Book Title: Computational Criminology: AI Applications in Forensic Science and Criminal Justice

Editors: Dr. Xavier Louis, Dr. Surbhi Girdhar, Ms. Aswathi Chandran Nair, Mr. Ravi Kumar, and Ms. Nandini Katare

Chapter: 17

DOI: https://doi.org/10.59646/704/17

Author: Sherin Shaji

Abstract

The human voice is a rich biometric signal encoding not only linguistic content but distinctive physiological and behavioural characteristics vocal tract morphology, fundamental frequency, formant structure, rhythm, and prosody that render each individual’s speech acoustically unique.
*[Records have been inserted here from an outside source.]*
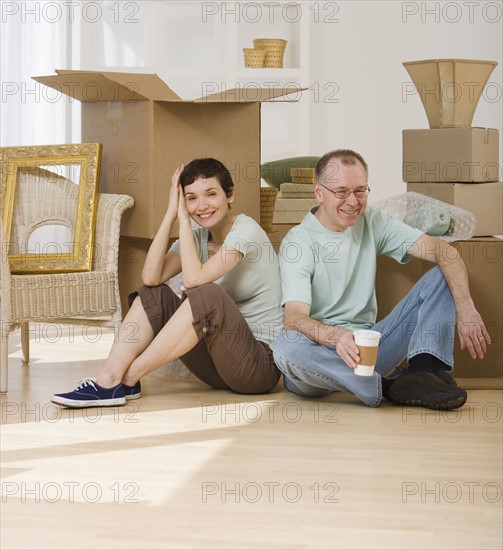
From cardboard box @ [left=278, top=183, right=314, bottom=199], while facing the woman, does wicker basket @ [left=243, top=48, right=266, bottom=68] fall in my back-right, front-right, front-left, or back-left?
back-right

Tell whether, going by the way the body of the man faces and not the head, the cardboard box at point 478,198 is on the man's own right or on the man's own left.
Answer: on the man's own left

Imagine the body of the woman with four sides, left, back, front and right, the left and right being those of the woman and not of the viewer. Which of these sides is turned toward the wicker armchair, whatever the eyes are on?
right

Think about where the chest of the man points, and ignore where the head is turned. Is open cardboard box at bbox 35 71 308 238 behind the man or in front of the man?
behind

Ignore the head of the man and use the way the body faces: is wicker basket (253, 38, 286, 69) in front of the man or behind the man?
behind

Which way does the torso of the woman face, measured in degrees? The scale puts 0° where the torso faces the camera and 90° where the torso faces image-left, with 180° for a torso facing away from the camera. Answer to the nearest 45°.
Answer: approximately 45°

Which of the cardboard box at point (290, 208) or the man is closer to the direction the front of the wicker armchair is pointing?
the man

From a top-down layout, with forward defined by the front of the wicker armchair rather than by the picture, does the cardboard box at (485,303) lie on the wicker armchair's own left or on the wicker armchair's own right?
on the wicker armchair's own left

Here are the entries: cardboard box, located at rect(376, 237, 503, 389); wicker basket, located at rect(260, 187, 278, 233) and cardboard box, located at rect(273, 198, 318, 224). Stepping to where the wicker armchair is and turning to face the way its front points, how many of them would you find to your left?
3
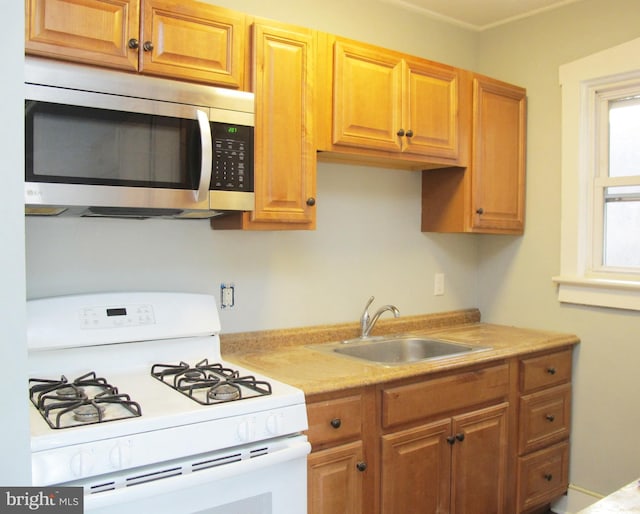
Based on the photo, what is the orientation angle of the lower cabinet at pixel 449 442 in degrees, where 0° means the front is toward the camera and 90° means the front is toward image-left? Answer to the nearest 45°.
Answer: approximately 315°

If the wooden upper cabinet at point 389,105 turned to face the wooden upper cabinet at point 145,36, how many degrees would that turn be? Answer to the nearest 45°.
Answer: approximately 90° to its right

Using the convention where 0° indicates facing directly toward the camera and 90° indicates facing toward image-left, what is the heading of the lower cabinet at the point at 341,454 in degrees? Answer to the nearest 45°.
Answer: approximately 315°
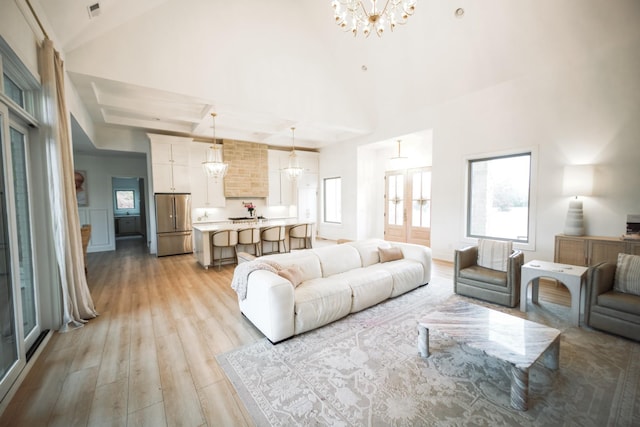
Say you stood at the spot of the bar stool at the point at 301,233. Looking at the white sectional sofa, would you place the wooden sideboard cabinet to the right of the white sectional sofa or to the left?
left

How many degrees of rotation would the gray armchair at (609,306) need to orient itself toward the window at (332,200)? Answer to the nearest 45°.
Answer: approximately 45° to its right

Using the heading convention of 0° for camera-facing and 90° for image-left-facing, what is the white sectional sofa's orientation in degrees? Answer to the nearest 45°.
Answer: approximately 315°

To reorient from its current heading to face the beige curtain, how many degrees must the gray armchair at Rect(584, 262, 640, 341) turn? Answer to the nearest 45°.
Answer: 0° — it already faces it

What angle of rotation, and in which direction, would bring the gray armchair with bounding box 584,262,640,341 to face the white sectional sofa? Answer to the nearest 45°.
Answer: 0° — it already faces it

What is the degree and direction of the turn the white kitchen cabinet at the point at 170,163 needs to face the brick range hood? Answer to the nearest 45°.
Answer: approximately 90° to its left

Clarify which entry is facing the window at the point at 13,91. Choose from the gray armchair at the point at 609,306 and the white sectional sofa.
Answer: the gray armchair

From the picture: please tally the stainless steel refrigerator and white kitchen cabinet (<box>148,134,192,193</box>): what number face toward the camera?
2

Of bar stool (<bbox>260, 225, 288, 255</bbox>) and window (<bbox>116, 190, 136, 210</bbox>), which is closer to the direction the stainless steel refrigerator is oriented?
the bar stool

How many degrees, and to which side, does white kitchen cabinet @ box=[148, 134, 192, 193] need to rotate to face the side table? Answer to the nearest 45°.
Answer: approximately 45° to its left

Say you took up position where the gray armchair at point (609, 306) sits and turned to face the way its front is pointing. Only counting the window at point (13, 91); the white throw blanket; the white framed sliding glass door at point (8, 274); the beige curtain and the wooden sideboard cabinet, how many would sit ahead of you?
4

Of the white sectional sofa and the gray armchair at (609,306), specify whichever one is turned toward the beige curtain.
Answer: the gray armchair

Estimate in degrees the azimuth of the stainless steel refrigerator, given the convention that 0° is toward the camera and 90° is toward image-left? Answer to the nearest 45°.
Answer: approximately 0°
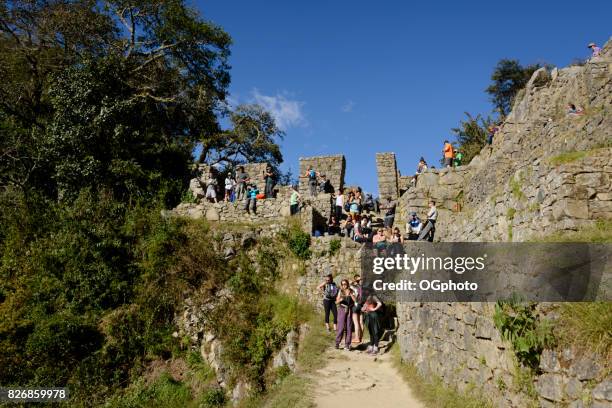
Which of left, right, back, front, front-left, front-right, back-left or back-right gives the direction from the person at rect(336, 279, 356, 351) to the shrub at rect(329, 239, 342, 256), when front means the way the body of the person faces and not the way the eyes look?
back

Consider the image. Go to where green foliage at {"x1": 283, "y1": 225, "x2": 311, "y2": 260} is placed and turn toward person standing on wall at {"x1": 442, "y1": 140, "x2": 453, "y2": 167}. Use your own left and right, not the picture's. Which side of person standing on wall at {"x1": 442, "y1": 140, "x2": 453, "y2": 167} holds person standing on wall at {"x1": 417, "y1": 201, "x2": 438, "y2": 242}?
right

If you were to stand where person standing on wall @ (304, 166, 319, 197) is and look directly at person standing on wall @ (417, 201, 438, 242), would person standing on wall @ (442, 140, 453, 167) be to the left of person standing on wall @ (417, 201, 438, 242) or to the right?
left

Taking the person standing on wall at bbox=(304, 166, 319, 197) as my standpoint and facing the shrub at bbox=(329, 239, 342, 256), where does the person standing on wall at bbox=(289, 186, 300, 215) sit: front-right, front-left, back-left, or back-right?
front-right

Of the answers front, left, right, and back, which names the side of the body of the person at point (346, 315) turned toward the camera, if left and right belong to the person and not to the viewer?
front

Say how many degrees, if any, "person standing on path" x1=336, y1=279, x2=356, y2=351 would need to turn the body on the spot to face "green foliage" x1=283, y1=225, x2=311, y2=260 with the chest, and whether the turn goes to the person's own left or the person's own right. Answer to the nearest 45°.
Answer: approximately 135° to the person's own right

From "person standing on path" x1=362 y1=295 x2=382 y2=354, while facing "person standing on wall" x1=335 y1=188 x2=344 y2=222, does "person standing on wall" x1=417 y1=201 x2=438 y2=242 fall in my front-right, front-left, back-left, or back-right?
front-right

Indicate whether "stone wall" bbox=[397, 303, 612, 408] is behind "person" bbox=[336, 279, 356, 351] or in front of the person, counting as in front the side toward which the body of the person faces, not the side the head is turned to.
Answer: in front

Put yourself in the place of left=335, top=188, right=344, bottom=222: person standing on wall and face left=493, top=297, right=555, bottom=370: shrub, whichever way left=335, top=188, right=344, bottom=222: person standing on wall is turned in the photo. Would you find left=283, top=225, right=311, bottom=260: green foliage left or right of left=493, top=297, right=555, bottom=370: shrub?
right
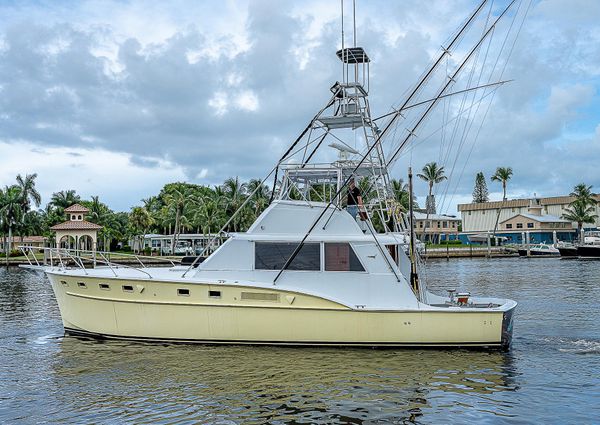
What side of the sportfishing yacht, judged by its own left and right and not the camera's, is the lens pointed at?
left
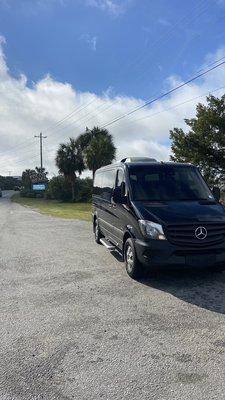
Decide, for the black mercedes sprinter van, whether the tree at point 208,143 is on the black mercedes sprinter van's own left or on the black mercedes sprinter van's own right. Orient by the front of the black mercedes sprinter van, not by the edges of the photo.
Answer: on the black mercedes sprinter van's own left

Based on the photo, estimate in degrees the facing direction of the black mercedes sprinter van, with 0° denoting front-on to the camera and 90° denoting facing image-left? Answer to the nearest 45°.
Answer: approximately 315°

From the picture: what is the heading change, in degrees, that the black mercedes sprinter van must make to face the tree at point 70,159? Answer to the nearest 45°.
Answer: approximately 135° to its left

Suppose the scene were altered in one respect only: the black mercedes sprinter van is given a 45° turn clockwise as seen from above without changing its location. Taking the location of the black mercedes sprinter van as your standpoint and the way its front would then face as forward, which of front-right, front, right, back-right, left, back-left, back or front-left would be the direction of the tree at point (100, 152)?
back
Forensic speaker identification (FSI), the discipline concerned with determining whether a questioned voice sample originates from a particular suspect, has undergone a fundamental transformation through the application of deep learning-based automatic speaker verification systems. This chapter traces the evolution of FSI from spectrographic analysis and auditory-phonetic comparison through statistical modelling approaches (GMM-UBM, i-vectors) to the contemporary x-vector and ECAPA-TDNN architectures that represent the state of the art. It examines the forensic-specific challenges of short-duration samples, channel mismatch, disguise, and language variation, evaluates validation frameworks including the Likelihood Ratio approach, and addresses the admissibility, ethical, and civil liberties dimensions of voice biometric evidence.